Magnetic Resonance Imaging (MRI) is a method of obtaining detailed pictures of internal body structures without the use of radiation or radioactive substances of any kind. This is accomplished by placing the patient in a magnetic field while harmless radio waves are turned on and off. This causes the body to emit its own weak radio signals which vary according to tissue characteristics. These signals are then picked up by a sensitive antenna and fed to a computer which produces detailed high field mri: images of the body for interpretation by trained radiologists.

High Field MRI utilizes a cylindrical tube in which the magnet is enclosed. Patients are placed in the unit lying down, either head first or feet first. Since this configuration produces optimum magnetic field strength, the signal and images produced are of the highest quality. HF MRI exams usually take 20 – 30 minutes.

You can help to produce a high quality image by lying still during the examination while breathing normally. The average scan takes 5 to 15 minutes – the complete examination about 30 to 45 minutes – during which several dozen images will be produced.

Types of scans that should be performed on a high field MRI scanner include:

• Temporomandibular joints (TMJ)

• Brain – Sella

• Liver and pancreas

• Non-Brain MRA (i.e. aorta)

• Recent CVA

• Patients in severe pain or who can’t hold still


1.5 Tesla High Field MRI System

1.5 Tesla High Field MRI System

Conventional high field Magnetic Resonance Imaging systems usually operate at stronger field strengths than open MRI systems and typically provide clearer, more detailed and easier to read scans. On a high field or closed MRI system, the slices can be thinner, improving the information the physician uses to diagnose the problem.

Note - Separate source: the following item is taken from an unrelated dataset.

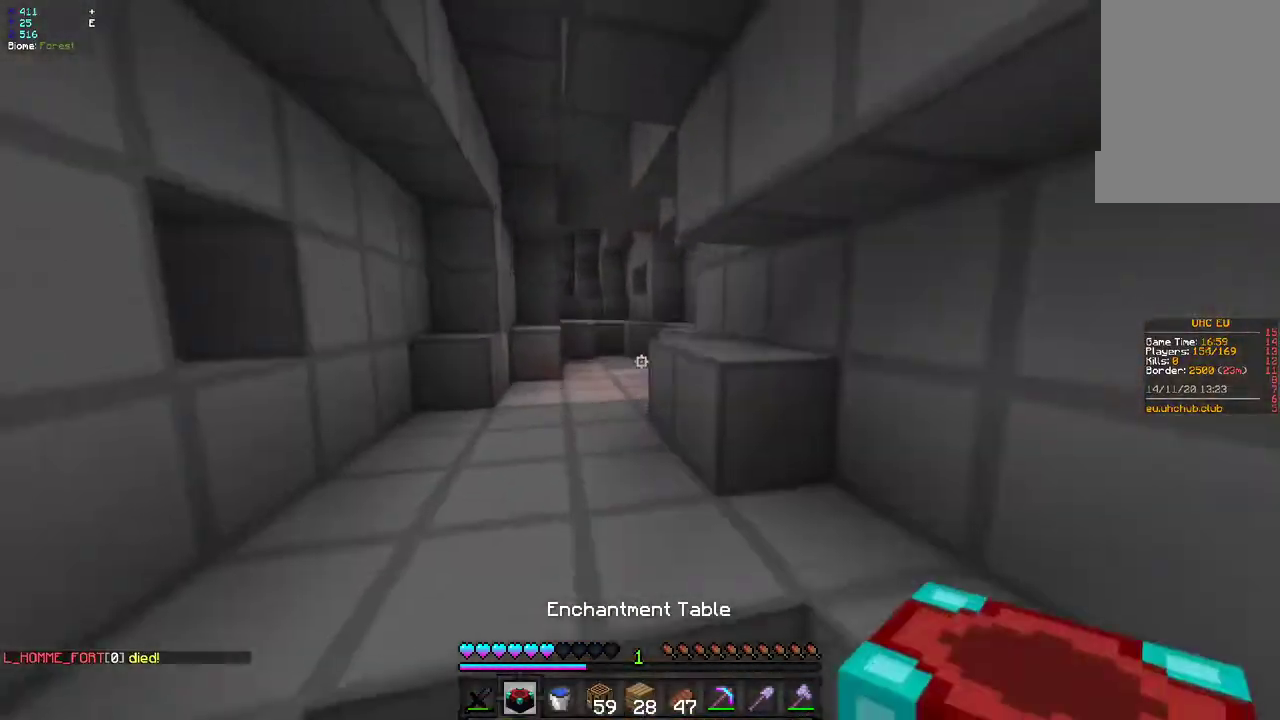
{"keys": ["d", "z"], "mouse": [], "events": [[100, "q", "down"], [217, "q", "up"], [483, "d", "down"]]}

High field MRI units may also take less time due to the higher magnetic field strength. High field scans can be one and a half to two times faster than an “open” scan. High field Magnetic Resonance Imaging scanners also provide the most advanced imaging techniques, some of which cannot be performed on an open scanner. Many optional accessories are available.

High field MRI systems are indicated for central nervous system and vascular studies – particularly contrast enhanced Magnetic Resonance Angiography (MRA) studies, abdominal work that requires the patient to hold their breath, fat saturation techniques, certain cancer studies and any study that requires the highest resolution.